##### Kutipan Dokumen #####
Hak-hak politik antara Islam dan konvensi internasional serta aplikasinya di Libya
"Kajian Komparatif Ideologi Politik"

Foto bersama dewan hakim penilai (paper berbahasa Arab) posisi tengah Prof. DR. Adil Al-Ghirani dari Libya, beliau mewakili fakultas Qur'an & Sunnah sebagai hakim penilai, dan yang lainnya adalah student Pasca Sarjana USIM dari Yaman,Maroco,Libya,Saudi,Mesir,Oman dan Maldive.

Sunday, June 13, 2010

(1) Diskursus Teologi Islam dalam Perspektif Imam Al-Qurthubi

Diskursus Teologi Islam dalam Perspektif Imam Al-Qurthubi (1)

Minggu, 30/05/2010 14:07 WIB
Oleh DR. Kamaluddin Nurdin Marjuni
Dosen Aqidah Filsafat Universiti Sains Islam Malaysia
     Sebelum berbicara mengenai pandangan imam al-Qurthubi terhadap ilmu kalam (Teologi Islam), maka alangkah baiknya jika saya paparkan terlebih dahulu tentang definisi ilmu kalam, agar kita dapat memiliki gambaran mengenainya walaupun hanya secara global.
Definisi ilmu kalam:
     Ada beberapa definisi ilmu kalam yang sebagiannya kami sebutkan diantaranya:
     Dalam kitab al-Mawaaqif karangan al-Iiji(1), dia sebutkan bahwa definisi ilmu kalam adalah: “ ilmu yang mampu mengukuhkan akidah agama dengan mendatangkan berbagai hujjah dan menolak tuduhan. Dan yang dimaksud dengan akidah adalah apa yang dituju oleh keyakinan tanpa mengikut sertakan amal perbuatan, dan agama yang dinisbahkan kepada agama Muhammad saw(2).
##### Bahan yang Disediakan #####
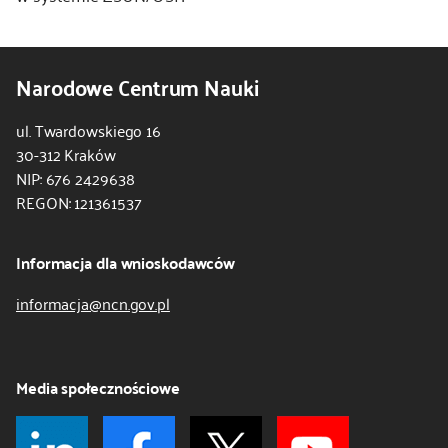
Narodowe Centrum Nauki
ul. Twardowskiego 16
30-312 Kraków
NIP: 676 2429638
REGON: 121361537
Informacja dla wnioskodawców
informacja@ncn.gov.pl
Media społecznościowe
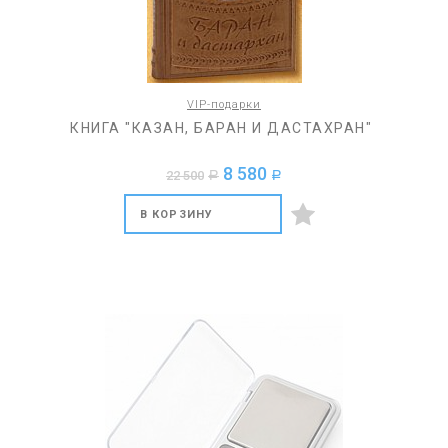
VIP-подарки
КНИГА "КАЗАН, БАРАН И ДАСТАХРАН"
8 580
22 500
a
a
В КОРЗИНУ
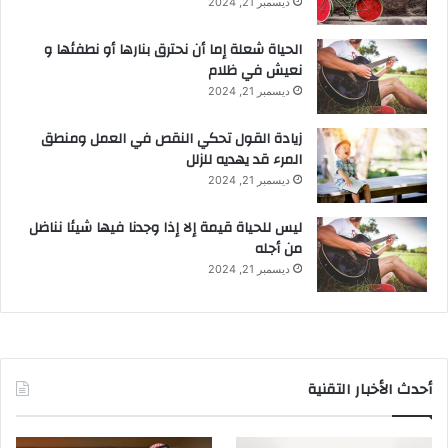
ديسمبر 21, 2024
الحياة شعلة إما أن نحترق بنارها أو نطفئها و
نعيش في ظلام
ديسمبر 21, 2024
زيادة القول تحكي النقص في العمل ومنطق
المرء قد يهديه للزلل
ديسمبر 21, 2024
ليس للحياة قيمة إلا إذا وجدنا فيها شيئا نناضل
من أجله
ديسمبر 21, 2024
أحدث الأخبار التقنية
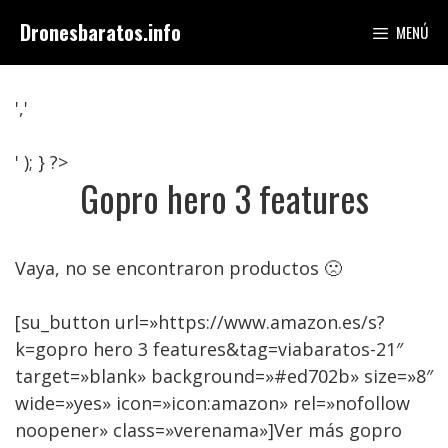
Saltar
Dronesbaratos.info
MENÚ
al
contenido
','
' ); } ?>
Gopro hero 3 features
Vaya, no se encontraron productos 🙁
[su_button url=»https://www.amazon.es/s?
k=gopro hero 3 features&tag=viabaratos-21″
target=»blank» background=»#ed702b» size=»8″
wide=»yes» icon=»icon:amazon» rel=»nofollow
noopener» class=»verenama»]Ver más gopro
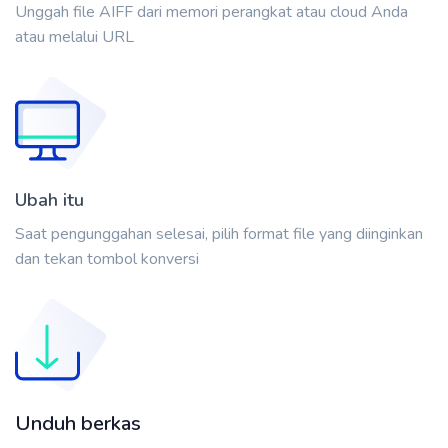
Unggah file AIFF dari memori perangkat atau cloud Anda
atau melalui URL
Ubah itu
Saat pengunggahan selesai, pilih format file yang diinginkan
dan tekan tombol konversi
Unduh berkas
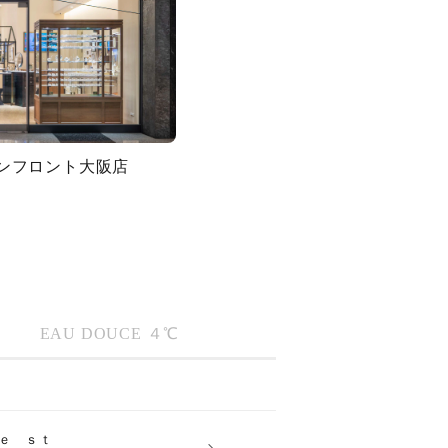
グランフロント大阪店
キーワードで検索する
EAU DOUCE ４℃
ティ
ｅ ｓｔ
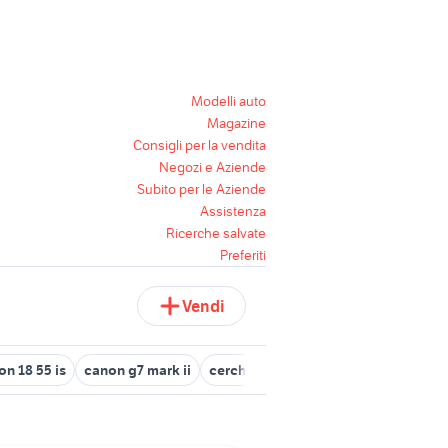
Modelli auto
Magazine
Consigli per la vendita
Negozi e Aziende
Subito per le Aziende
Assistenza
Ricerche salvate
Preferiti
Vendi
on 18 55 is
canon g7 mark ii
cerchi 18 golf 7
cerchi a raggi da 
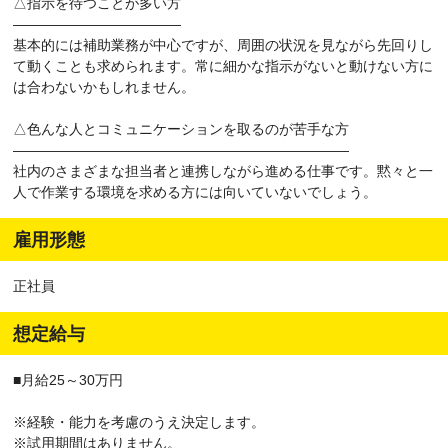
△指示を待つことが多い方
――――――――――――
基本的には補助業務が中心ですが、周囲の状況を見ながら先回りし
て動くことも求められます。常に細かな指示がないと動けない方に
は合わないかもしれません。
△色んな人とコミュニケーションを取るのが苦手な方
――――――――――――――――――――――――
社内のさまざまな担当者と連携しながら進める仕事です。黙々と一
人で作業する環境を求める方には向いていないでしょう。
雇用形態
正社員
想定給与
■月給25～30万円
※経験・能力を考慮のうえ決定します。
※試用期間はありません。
#####
Tujuan Latihan:
Jawablah pertanyaan berikut berdasarkan kutipan dokumen di atas.
1. Fakultas apa yang diwakili Prof. DR. Adil Al-Ghirani sebagai hakim penilai?
2. Siapa penulis tulisan "Diskursus Teologi Islam dalam Perspektif Imam Al-Qurthubi (1)"?
3. Dalam kitab apa al-Iiji menyebutkan definisi ilmu kalam?

Hasil:
1. Prof. DR. Adil Al-Ghirani mewakili fakultas Qur'an & Sunnah.
2. Penulisnya adalah DR. Kamaluddin Nurdin Marjuni.
3. Al-Iiji menyebutkan definisi itu dalam kitab al-Mawaaqif.